ReSGA: A Large Tail Risk Model for Learning Value-at-Risk and Expected Shortfall
2026-06-03 • Machine Learning
Machine Learning
AI summaryⓘ
The authors developed a new model called ReSGA to better predict financial risks, specifically Value-at-Risk and Expected Shortfall, by using a large number of parameters to capture complex patterns in asset data. They tested this model on nearly a century of US stock data and found it performed better than many other traditional and machine learning methods. Their results also showed that the model's accuracy mainly comes from the complexity of the data rather than just the model itself. Additionally, the model is interpretable and works well across different markets. This makes it useful for managing financial risks more effectively.

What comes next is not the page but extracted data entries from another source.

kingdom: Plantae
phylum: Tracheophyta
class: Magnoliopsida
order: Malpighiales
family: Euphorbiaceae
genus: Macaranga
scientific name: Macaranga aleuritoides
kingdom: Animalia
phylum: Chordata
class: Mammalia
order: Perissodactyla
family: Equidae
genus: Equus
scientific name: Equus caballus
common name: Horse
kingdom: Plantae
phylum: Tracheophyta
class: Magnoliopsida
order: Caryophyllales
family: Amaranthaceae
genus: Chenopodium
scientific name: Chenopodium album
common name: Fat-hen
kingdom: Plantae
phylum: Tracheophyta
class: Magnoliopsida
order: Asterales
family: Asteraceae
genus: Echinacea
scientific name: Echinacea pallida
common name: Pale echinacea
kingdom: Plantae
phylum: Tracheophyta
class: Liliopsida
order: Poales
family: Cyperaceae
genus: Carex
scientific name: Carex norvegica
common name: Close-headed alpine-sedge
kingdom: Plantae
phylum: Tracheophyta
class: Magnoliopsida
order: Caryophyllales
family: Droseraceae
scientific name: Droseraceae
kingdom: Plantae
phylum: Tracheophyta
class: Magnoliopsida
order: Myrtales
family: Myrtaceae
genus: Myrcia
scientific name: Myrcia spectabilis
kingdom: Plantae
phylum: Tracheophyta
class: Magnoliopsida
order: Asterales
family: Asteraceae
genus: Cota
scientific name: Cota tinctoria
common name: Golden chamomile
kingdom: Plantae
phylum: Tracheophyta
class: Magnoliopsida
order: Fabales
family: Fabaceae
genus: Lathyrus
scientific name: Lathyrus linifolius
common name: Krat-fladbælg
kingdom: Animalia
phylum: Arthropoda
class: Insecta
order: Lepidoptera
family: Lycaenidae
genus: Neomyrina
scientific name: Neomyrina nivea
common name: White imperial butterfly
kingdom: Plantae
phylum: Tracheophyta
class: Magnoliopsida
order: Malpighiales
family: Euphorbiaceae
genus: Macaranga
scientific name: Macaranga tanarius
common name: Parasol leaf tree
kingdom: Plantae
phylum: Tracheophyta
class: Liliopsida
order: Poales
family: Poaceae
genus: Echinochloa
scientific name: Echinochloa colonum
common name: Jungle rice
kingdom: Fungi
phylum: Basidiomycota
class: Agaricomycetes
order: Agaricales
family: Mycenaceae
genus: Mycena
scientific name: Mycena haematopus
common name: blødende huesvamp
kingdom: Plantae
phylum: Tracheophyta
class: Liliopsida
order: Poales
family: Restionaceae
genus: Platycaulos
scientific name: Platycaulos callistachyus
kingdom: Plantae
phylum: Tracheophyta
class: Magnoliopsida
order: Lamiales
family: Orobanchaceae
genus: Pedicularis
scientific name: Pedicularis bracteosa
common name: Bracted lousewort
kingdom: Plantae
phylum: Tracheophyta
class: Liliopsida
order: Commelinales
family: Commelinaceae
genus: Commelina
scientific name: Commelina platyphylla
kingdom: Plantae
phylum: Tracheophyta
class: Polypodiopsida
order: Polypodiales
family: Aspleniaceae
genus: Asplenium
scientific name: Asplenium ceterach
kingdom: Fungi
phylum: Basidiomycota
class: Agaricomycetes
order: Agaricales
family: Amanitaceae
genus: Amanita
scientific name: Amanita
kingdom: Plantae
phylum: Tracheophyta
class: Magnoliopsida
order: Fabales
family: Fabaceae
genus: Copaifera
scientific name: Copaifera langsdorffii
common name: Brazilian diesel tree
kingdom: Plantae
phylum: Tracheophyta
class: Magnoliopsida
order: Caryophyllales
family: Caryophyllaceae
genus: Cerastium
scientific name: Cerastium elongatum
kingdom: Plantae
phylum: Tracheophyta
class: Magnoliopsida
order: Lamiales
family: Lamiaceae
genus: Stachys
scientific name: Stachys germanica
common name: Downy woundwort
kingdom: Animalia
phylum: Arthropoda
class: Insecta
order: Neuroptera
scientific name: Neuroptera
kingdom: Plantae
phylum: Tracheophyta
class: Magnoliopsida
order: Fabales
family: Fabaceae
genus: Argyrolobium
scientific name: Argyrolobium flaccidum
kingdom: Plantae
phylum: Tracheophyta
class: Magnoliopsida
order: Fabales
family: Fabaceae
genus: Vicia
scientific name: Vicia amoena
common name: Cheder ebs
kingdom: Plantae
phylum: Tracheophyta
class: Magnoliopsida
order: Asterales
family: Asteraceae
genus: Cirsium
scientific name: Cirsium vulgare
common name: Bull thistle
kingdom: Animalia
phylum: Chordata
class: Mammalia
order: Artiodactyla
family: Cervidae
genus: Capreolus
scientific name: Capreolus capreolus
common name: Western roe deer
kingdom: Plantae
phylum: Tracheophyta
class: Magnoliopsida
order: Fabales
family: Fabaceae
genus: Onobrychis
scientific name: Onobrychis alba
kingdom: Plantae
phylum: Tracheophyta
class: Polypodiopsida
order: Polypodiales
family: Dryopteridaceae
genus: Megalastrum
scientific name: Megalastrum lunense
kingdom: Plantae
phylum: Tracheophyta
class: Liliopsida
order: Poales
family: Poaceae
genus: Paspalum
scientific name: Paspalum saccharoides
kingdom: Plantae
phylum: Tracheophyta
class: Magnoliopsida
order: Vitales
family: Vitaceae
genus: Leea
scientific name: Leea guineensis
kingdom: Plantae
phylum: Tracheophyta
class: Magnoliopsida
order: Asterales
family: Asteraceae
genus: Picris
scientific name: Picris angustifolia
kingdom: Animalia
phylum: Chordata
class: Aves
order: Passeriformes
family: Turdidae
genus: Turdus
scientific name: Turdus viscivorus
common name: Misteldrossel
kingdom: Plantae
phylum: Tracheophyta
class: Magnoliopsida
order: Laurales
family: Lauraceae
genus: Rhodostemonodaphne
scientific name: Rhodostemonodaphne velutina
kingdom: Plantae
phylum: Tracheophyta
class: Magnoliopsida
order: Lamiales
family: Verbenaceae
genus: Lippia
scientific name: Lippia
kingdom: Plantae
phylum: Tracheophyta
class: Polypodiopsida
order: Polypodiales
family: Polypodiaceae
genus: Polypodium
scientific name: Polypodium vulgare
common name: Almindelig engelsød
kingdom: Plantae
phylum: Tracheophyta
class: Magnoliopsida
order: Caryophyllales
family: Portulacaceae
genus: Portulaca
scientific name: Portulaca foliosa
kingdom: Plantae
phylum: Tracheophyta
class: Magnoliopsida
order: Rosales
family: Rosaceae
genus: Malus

Value-at-Risk (VaR)Expected Shortfall (ES)autoencodercross-sectional dependencetemporal dynamicsfinancial risk modelingbacktestingmachine learningtransfer learningfeature importance
Authors
Yichi Zhang, Ke Zhu, Zhoufan Zhu
Abstract
Learning Value-at-Risk (VaR) and Expected Shortfall (ES) is important for managing financial risks effectively. Existing approaches with limited parameters are vulnerable to model misspecification in the era of big data. To address this limitation, we propose a large tail risk model, the retrieval-enhanced self-grouping autoencoder (ReSGA), which is designed with millions of parameters to exploit the rich cross-sectional dependence and long-term temporal dynamics of assets using their characteristics. Applied to monthly US equity returns from 1926 to 2023 with 153 firm characteristics, ReSGA outperforms twelve econometric and machine learning competitors in terms of out-of-sample loss and statistical backtesting. In addition, its forecast advantages can translate into significant economic gains from long-short decile portfolios that are constructed by a new size-enhanced left-side momentum strategy. To clarify the role of complexity, we further conduct a systematic scaling analysis and demonstrate that improvements in joint VaR-ES forecasting are primarily driven by data complexity rather than model complexity. Finally, our analyses of group-importance and transfer-learning exhibit the interpretability and cross-market generalizability of ReSGA.